**TASK DIRECTIONS**
Format the lines of the material between the line containing "Tag: impor kedelai" and the line containing "Senin, 31 Mei, 2021 / 19:59 WIB", inclusive, as a JSON list of strings with one string per line, omitting blank lines.

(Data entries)
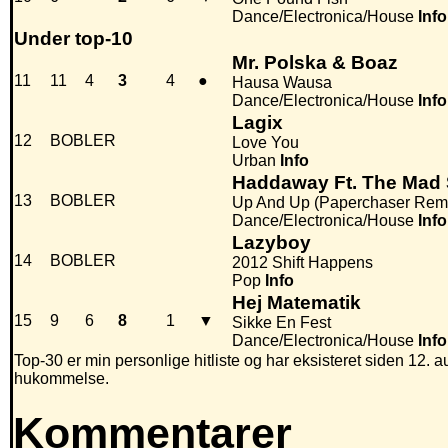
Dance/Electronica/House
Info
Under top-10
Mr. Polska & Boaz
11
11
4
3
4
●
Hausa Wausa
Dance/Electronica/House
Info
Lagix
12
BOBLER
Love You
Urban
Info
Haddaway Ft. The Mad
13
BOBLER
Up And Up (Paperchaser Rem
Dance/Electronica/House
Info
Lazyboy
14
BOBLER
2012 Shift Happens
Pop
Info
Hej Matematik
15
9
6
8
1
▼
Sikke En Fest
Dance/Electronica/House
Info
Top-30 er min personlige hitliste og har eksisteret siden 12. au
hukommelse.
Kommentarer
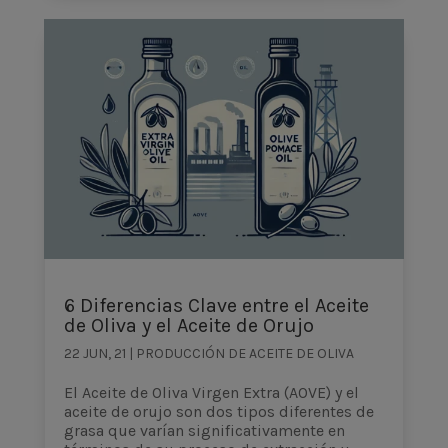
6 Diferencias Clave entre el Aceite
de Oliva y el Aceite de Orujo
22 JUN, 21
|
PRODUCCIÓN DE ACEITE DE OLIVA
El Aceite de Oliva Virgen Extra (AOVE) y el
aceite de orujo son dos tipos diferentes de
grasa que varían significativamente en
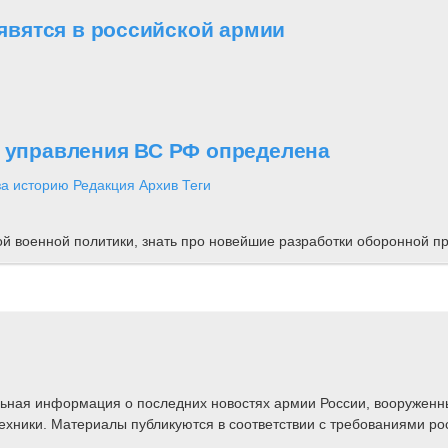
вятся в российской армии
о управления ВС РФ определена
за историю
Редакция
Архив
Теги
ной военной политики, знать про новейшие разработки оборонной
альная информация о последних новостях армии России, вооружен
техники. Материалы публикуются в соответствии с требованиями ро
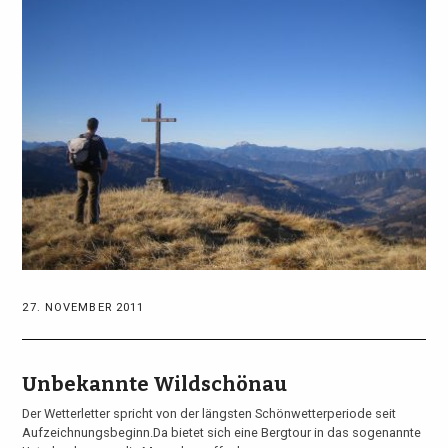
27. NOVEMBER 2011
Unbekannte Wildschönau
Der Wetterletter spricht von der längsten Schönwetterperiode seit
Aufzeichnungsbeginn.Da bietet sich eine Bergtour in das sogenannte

---

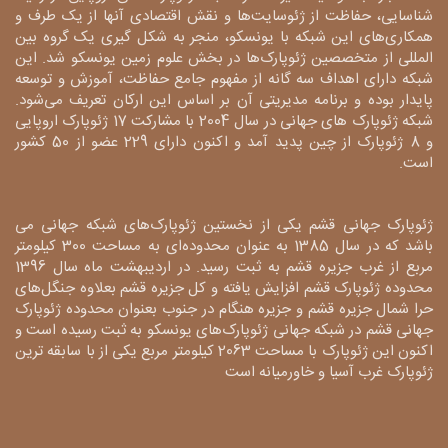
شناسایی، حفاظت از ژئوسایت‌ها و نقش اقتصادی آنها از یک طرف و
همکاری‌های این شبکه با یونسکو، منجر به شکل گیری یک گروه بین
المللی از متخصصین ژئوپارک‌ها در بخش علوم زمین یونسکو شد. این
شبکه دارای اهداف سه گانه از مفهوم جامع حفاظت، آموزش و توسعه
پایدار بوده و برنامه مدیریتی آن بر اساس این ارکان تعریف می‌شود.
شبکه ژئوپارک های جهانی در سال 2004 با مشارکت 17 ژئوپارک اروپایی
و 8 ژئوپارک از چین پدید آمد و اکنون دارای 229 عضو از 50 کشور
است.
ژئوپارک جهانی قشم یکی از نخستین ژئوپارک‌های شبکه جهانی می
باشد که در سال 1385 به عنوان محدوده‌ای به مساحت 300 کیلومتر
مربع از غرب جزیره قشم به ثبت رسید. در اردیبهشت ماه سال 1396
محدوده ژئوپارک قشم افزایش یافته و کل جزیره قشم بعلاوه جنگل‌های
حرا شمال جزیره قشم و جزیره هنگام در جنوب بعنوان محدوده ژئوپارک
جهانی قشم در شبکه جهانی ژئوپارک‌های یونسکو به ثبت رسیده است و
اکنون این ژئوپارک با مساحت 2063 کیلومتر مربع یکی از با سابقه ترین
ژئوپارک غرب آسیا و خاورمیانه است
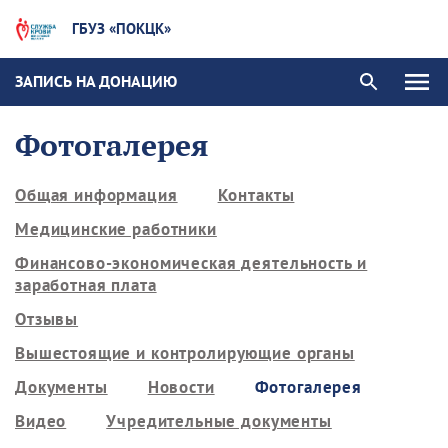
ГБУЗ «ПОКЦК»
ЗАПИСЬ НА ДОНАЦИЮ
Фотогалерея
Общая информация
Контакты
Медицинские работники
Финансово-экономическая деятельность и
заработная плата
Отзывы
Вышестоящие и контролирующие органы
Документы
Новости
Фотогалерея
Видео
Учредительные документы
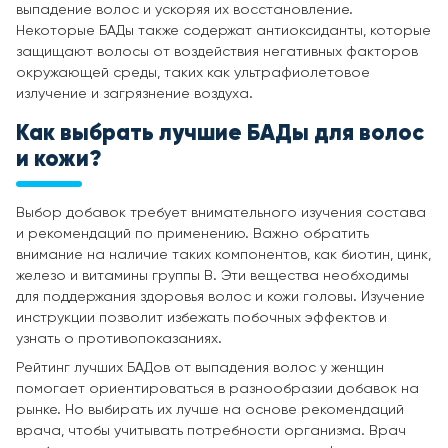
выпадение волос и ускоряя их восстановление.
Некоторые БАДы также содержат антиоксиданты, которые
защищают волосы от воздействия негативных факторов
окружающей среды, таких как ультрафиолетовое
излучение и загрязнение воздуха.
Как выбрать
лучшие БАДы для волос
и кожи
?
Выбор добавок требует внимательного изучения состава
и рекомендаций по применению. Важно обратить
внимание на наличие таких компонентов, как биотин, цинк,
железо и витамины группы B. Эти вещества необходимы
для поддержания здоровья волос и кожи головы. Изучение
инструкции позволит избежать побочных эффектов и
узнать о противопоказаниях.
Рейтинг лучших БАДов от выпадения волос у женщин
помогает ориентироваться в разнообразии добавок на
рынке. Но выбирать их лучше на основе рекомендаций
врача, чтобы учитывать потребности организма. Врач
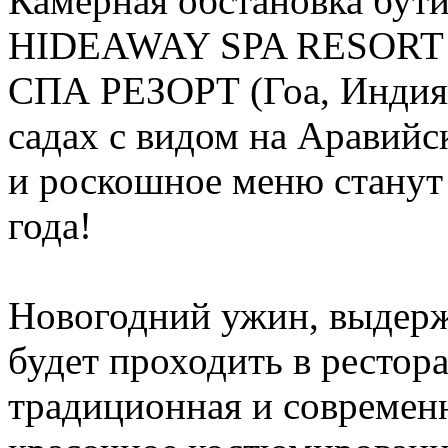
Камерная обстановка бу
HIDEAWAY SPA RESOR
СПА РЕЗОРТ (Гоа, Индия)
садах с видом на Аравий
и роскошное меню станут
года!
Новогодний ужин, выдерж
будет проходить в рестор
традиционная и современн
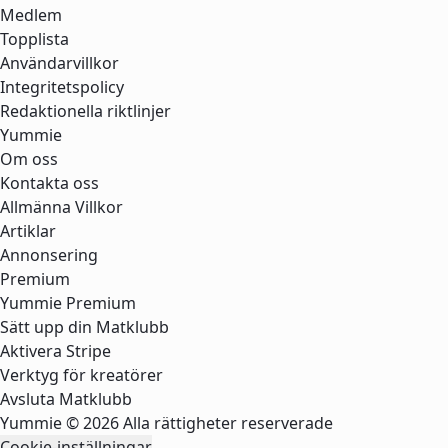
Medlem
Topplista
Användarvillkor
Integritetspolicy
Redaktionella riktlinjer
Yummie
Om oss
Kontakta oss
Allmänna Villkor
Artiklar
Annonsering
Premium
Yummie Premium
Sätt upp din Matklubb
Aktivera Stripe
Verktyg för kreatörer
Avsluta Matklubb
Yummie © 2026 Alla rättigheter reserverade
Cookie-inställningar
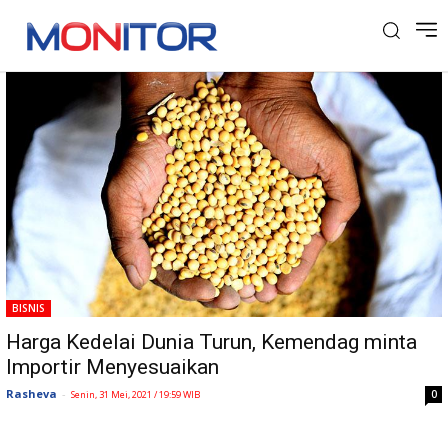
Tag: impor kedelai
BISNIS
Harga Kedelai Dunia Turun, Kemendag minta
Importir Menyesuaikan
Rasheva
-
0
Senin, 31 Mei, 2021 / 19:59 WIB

**TASK ANSWER**
[
  "Tag: impor kedelai",
  "BISNIS",
  "Harga Kedelai Dunia Turun, Kemendag minta",
  "Importir Menyesuaikan",
  "Rasheva",
  "-",
  "0",
  "Senin, 31 Mei, 2021 / 19:59 WIB"
]